## Information given
%%
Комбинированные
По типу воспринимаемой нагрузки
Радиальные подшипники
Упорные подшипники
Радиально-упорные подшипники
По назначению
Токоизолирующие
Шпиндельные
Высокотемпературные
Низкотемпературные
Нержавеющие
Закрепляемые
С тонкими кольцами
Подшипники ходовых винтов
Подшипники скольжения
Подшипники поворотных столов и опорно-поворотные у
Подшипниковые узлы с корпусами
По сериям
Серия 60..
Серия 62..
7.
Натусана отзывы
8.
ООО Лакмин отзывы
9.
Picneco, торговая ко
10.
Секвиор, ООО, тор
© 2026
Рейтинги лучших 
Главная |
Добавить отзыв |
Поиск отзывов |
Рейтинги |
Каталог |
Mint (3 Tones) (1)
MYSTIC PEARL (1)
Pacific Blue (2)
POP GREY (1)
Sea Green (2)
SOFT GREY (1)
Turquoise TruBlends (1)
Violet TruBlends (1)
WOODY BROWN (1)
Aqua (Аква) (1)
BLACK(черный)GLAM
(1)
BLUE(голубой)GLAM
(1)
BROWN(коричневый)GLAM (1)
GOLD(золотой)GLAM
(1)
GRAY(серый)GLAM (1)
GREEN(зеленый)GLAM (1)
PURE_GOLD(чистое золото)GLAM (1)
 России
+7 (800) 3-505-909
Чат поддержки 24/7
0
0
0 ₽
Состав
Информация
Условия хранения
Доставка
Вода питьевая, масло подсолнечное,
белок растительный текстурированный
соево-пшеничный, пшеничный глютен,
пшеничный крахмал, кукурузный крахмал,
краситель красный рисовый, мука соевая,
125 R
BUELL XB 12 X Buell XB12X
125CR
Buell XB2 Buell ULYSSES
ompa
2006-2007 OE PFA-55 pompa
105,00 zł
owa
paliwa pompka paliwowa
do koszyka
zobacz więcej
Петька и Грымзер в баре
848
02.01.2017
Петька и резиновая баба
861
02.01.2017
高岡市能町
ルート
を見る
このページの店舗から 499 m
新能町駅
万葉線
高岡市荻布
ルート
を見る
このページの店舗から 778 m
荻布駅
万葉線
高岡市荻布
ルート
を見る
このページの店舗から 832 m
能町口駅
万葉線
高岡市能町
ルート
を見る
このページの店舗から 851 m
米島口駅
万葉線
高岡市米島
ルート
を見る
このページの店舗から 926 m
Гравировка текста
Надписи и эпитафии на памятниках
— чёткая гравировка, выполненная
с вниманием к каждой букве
%%
## Work request
When a line of the records includes "このページの店舗から", that line belongs in the answer.

## Exercise response
このページの店舗から 499 m
このページの店舗から 778 m
このページの店舗から 832 m
このページの店舗から 851 m
このページの店舗から 926 m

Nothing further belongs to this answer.